As you all know, Jerry was really, really special. Born in 1923, he started college (at Illinois), then was drafted and served through the war, although he did not see combat. On his way to Europe, he stopped at a USO in New York City where he met 16-year-old Sylvia Nuchow, a junior secretary at the Communist Party offices. Hearing that he had no place to stay, she invited him to sleep on the family couch, where her mother found him the next morning. He was fed lox and bagels for breakfast, the first he had ever seen, and a treat from which he never really recovered.
While in Europe, Jerry received more consistent mail from Sylvia than from family in Chicago (Jerry's mother having died just before he shipped out). This correspondence led to an FBI file on Jerry and some further investigation (including questioning his high school chemistry teacher, who, when I was his student, told me about it and asked if Jerry was doing important war work, i.e., on the atomic bomb). Upon Jerry's return to the States, and to the University of Illinois, Sylvia decided to attend college there too. Shortly thereafter, they were married (Ellie, a student there too, witnessed the wedding); and Karl was born the following year.
Jerry, who during the war had been sent for further schooling at Ohio State, got a job after graduation from Illinois, with an engineering firm, but because the firm had government contracts, Jerry had to leave because he couldn't get a security clearance. He went back to school, eventually got a doctorate in math, and built his career in education, among other places at Wright Junior College in Chicago, at Bradley in Peoria, at University of Michigan in the Upper Peninsula, and finally at Cal State Long Beach, where he headed the math department and held other administrative positions.
Meanwhile, he fought to get his security clearance, represented by famed lawyer Joseph Rauh. The formal basis for the denial had been that in the Army Jerry taught that Russian weapons were superior to U.S. weapons under some circumstances (like when they were muddy). The real reason of course was Sylvia's association with the CP. When at a hearing Rauh asked that the Army pamphlet from which Jerry was teaching -- a pamphlet that said exactly what Jerry had said -- be obtained and introduced in evidence, the motion was denied because the pamphlet was "classified." So Rauh went to the Pentagon library, where the pamphlet was sitting on a shelf, and smuggled it out to introduce it at the hearing. The pamphlet was not permitted to be introduced, because of course it was still classified. Years later, long after it would have helped Jerry in an engineering career, he did get his clearance restored, a story that was written up in the New Yorker, and then shown as a TV program on CBS' Camera Three.

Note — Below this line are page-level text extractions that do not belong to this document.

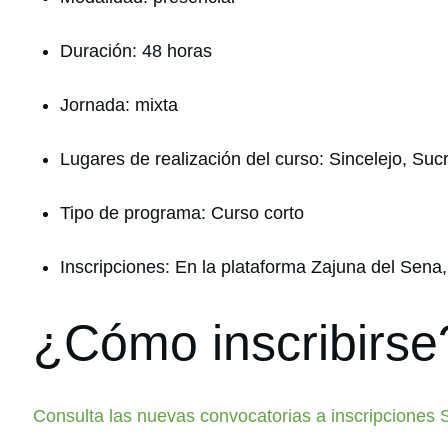
Duración: 48 horas
Jornada: mixta
Lugares de realización del curso: Sincelejo, Suc
Tipo de programa: Curso corto
Inscripciones: En la plataforma Zajuna del Sena
¿Cómo inscribirse
Consulta las nuevas convocatorias a inscripciones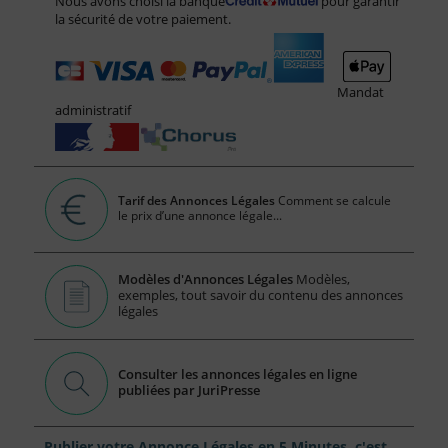
Nous avons choisi la banque
pour garantir
la sécurité de votre paiement.
Mandat
administratif
Tarif des Annonces Légales
Comment se calcule
le prix d’une annonce légale...
Modèles d'Annonces Légales
Modèles,
exemples, tout savoir du contenu des annonces
légales
Consulter les annonces légales en ligne
publiées par JuriPresse
Publier votre Annonce Légales en 5 Minutes, c'est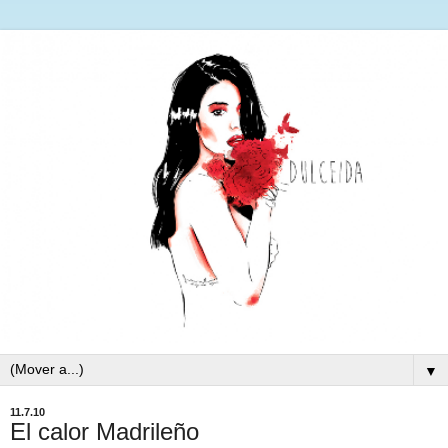
▼
11.7.10
El calor Madrileño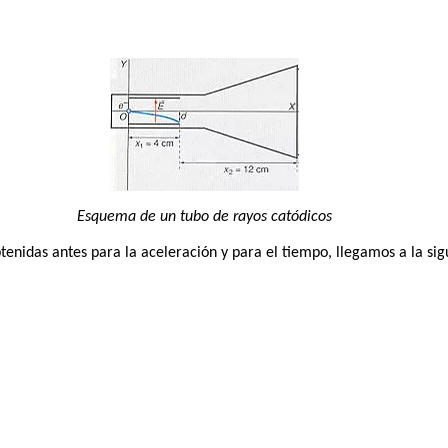
Esquema de un tubo de rayos catódicos
btenidas antes para la aceleración y para el tiempo, llegamos a la sig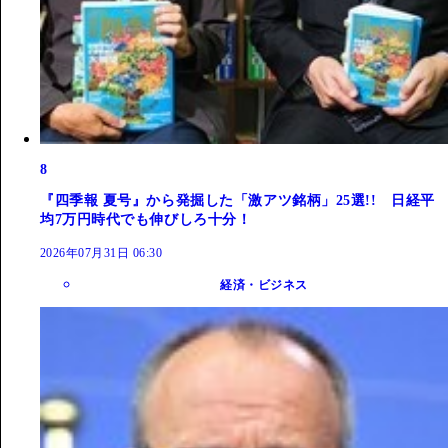
8
『四季報 夏号』から発掘した「激アツ銘柄」25選!! 日経平
均7万円時代でも伸びしろ十分！
2026年07月31日 06:30
経済・ビジネス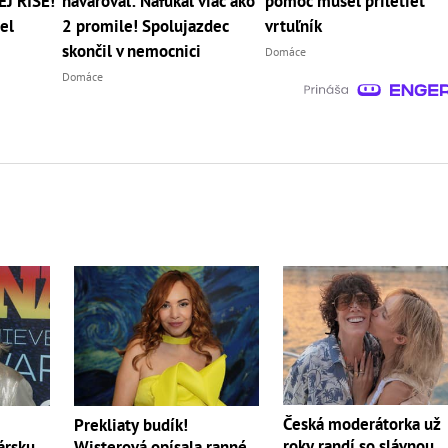
EJ RÍŠE!
havaroval: Nafúkal viac ako
pomoc musel priletieť
el
2 promile! Spolujazdec
vrtuľník
skončil v nemocnici
Domáce
Domáce
Česká moderátorka už
Prekliaty budík!
roky randí so slávnou
ársku
Wisterová opísala ranné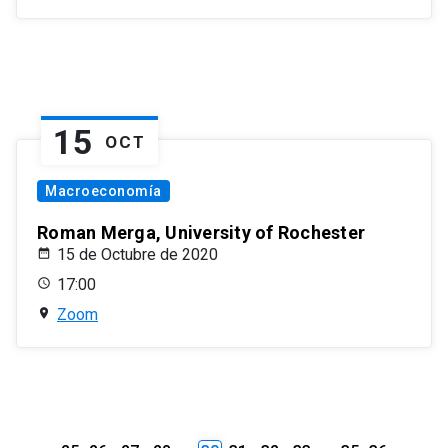
15
OCT
Macroeconomía
Roman Merga, University of Rochester
15 de Octubre de 2020
17:00
Zoom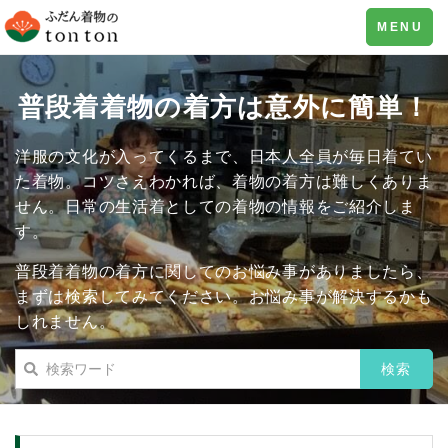
Toggle
MENU
navigation
普段着着物の着方は意外に簡単！
洋服の文化が入ってくるまで、日本人全員が毎日着てい
た着物。コツさえわかれば、着物の着方は難しくありま
せん。日常の生活着としての着物の情報をご紹介しま
す。
普段着着物の着方に関してのお悩み事がありましたら、
まずは検索してみてください。お悩み事が解決するかも
しれません。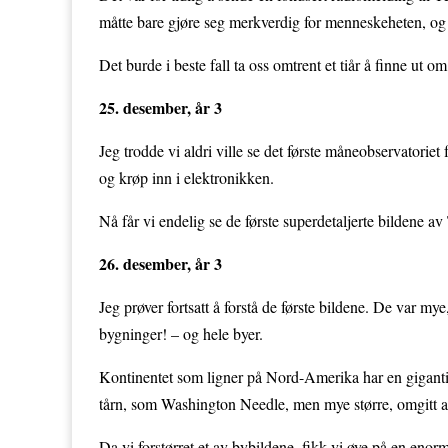
måtte bare gjøre seg merkverdig for menneskeheten, og 
Det burde i beste fall ta oss omtrent et tiår å finne ut om
25. desember, år 3
Jeg trodde vi aldri ville se det første måneobservatoriet
og krøp inn i elektronikken.
Nå får vi endelig se de første superdetaljerte bildene a
26. desember, år 3
Jeg prøver fortsatt å forstå de første bildene. De var 
bygninger! – og hele byer.
Kontinentet som ligner på Nord-Amerika har en gigantis
tårn, som Washington Needle, men mye større, omgitt av
Da vi forstørret et av bybildene, fikk vi øye på en eno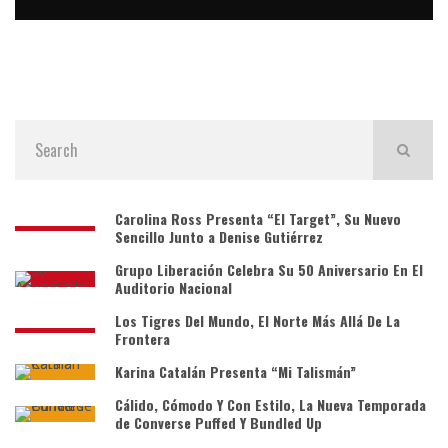
Carolina Ross Presenta “El Target”, Su Nuevo
Sencillo Junto a Denise Gutiérrez
Grupo Liberación Celebra Su 50 Aniversario En El
Auditorio Nacional
Los Tigres Del Mundo, El Norte Más Allá De La
Frontera
Karina Catalán Presenta “Mi Talismán”
Cálido, Cómodo Y Con Estilo, La Nueva Temporada
de Converse Puffed Y Bundled Up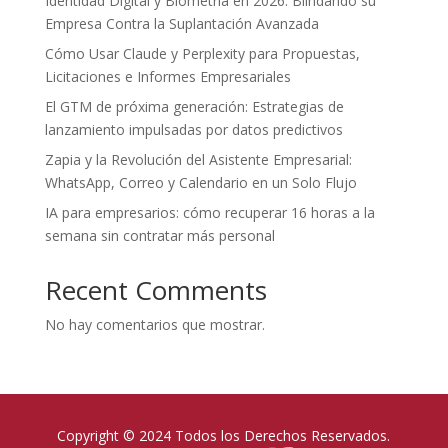
Identidad Digital y Biometría en 2026: Blindando su
Empresa Contra la Suplantación Avanzada
Cómo Usar Claude y Perplexity para Propuestas,
Licitaciones e Informes Empresariales
El GTM de próxima generación: Estrategias de
lanzamiento impulsadas por datos predictivos
Zapia y la Revolución del Asistente Empresarial:
WhatsApp, Correo y Calendario en un Solo Flujo
IA para empresarios: cómo recuperar 16 horas a la
semana sin contratar más personal
Recent Comments
No hay comentarios que mostrar.
Copyright © 2024 Todos los Derechos Reservados.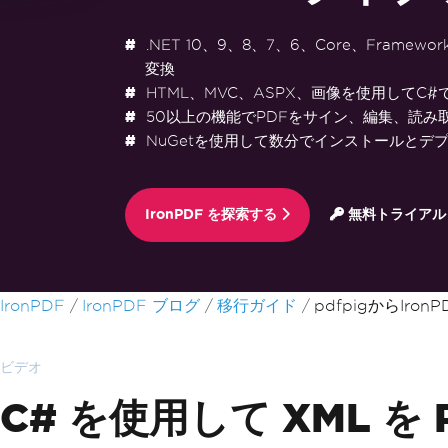
.NET 10、9、8、7、6、Core、Framewo
変換
HTML、MVC、ASPX、画像を使用してC#
50以上の機能でPDFをサイン、編集、読み
NuGetを使用して数分でインストールとデ
IronPDF を探索する
無料トライアル
フッターコンテンツにスキップ
IronPDF
IronPDF ブログ
移行ガイド
pdfpigからIro
ビデオ
C# を使用して XML を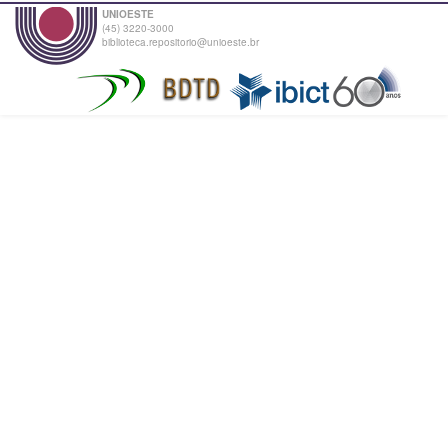
UNIOESTE
(45) 3220-3000
biblioteca.repositorio@unioeste.br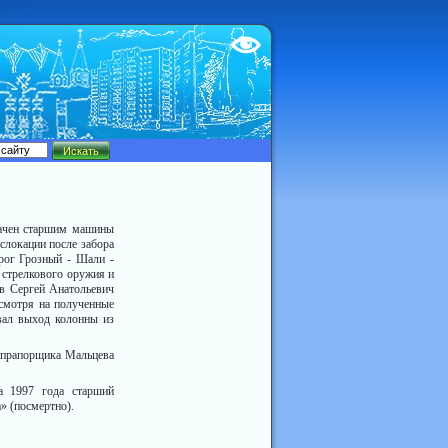
Test
начен старшим машины
слокации после забора
рог Грозный - Шали -
 стрелкового оружия и
в Сергей Анатольевич
 смотря на полученные
вал выход колонны из
о прапорщика Мальцева
а 1997 года старший
 (посмертно).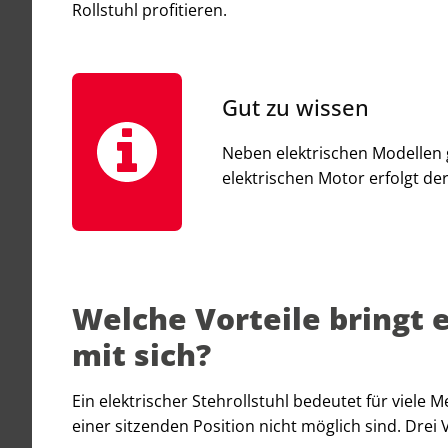
Rollstuhl profitieren.
Gut zu wissen
Neben elektrischen Modellen g
elektrischen Motor erfolgt de
Welche Vorteile bringt e
mit sich?
Ein elektrischer Stehrollstuhl bedeutet für viele 
einer sitzenden Position nicht möglich sind. Drei V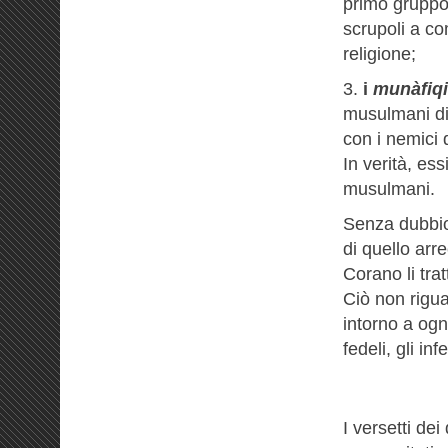
primo gruppo
scrupoli a co
religione;
3.
i
munàfiq
musulmani dic
con i nemici 
In verità, es
musulmani.
Senza dubbio,
di quello arr
Corano li tra
Ciò non rigua
intorno a ogni
fedeli, gli inf
I versetti de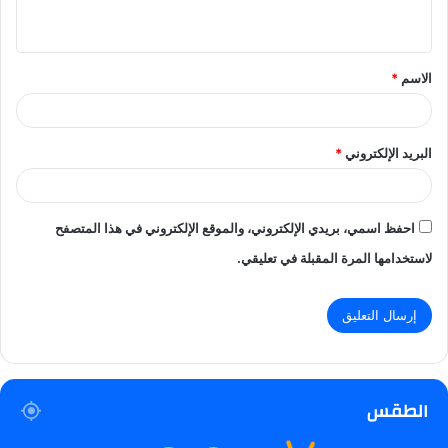
ي
ق
الاسم
*
*
البريد الإلكتروني
*
احفظ اسمي، بريدي الإلكتروني، والموقع الإلكتروني في هذا المتصفح
لاستخدامها المرة المقبلة في تعليقي.
الطقس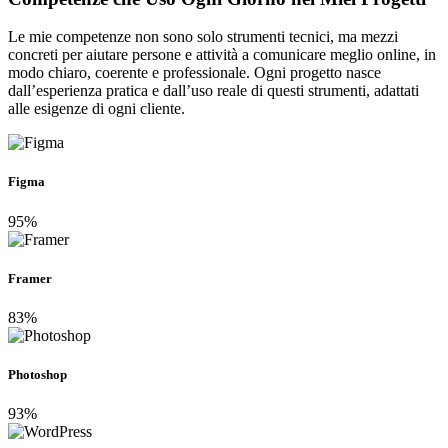
Le mie competenze non sono solo strumenti tecnici, ma mezzi
concreti per aiutare persone e attività a comunicare meglio online, in
modo chiaro, coerente e professionale. Ogni progetto nasce
dall’esperienza pratica e dall’uso reale di questi strumenti, adattati
alle esigenze di ogni cliente.
Figma
95%
Framer
83%
Photoshop
93%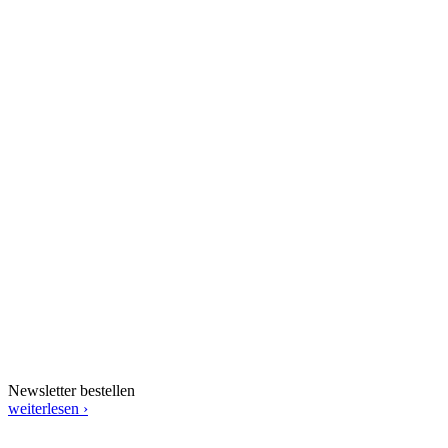
Newsletter bestellen
weiterlesen ›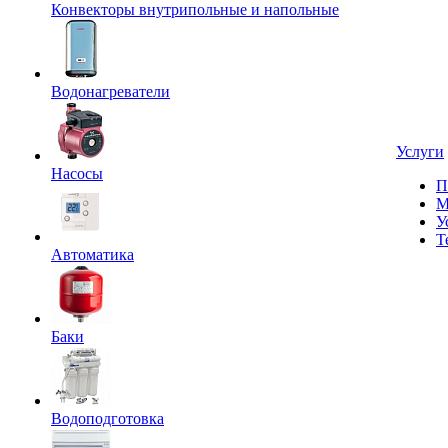
Конвекторы внутрипольные и напольные
Водонагреватели
Услуги
Насосы
П
М
У
Т
Автоматика
Баки
Водоподготовка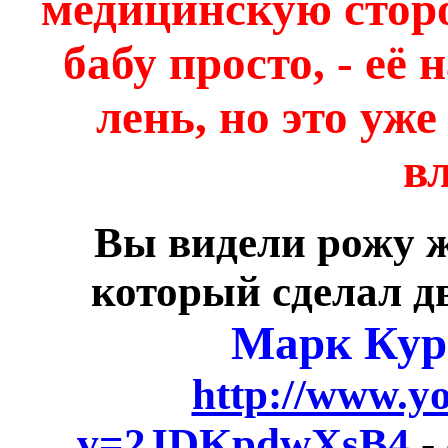
медицинскую стор
бабу просто, - её
лень, но это уже
вл
Вы видели рожу ж
который сделал д
Марк Кур
http://www.y
v=2JDKpdwXsB4
-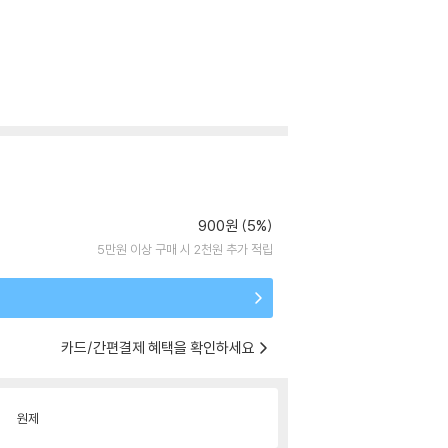
900원 (5%)
5만원 이상 구매 시 2천원 추가 적립
카드/간편결제 혜택을 확인하세요
원제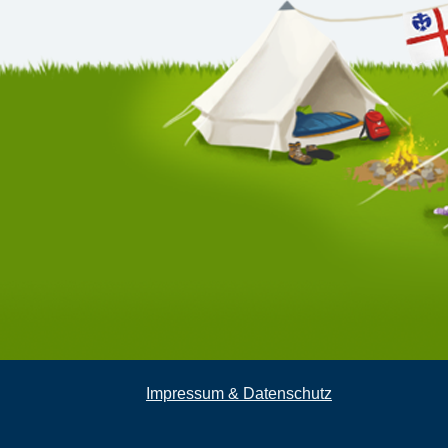
Impressum & Datenschutz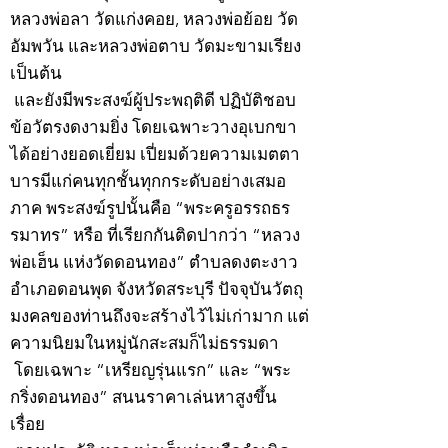
หลวงพ่อลา วัดแก่งคอย, หลวงพ่อย้อย วัด
อัมพวัน และหลวงพ่อตาบ วัดมะขามเรียง
เป็นต้น
และยังมีพระสงฆ์ผู้ประพฤติดี ปฏิบัติชอบ
ข้อวัตรงดงามยิ่ง โดยเฉพาะวางอุเบกขา
ได้อย่างยอดเยี่ยม เปี่ยมด้วยความเมตตา
บารมีแก่คนทุกชั้นทุกกระดับอย่างเสมอ
ภาค พระสงฆ์รูปนั้นคือ “พระครูอรรถธร
รมาทร” หรือ ที่เรียกกันติดปากว่า “หลวง
พ่อเฮ็น แห่งวัดดอนทอง” ตำบลดงตะงาว
อำเภอดอนพุด จังหวัดสระบุรี ปัจจุบันวัตถุ
มงคลของท่านถึงจะสร้างไว้ไม่เก่ามาก แต่
ความนิยมในหมู่นักสะสมก็ไม่ธรรมดา
โดยเฉพาะ “เหรียญรุ่นแรก” และ “พระ
กริ่งดอนทอง” สนนราคาเล่นหาสูงขึ้น
เรื่อย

Throughout his career, and his dedication to family to friends, Jerry was always open-minded, filled with curiosity, fair, and insightful, never doctrinaire or resentful. When early on, in New York, young Sylvia gushed about Jerry to a major Communist theoretician, he asked to meet this supposedly brilliant young man. Jerry did meet him and when Sylvia later asked the theoretician what he thought of Jerry, the theoretician dismissed Jerry as merely a "leftwing deviationist." Jerry was proud of that label, and it fit.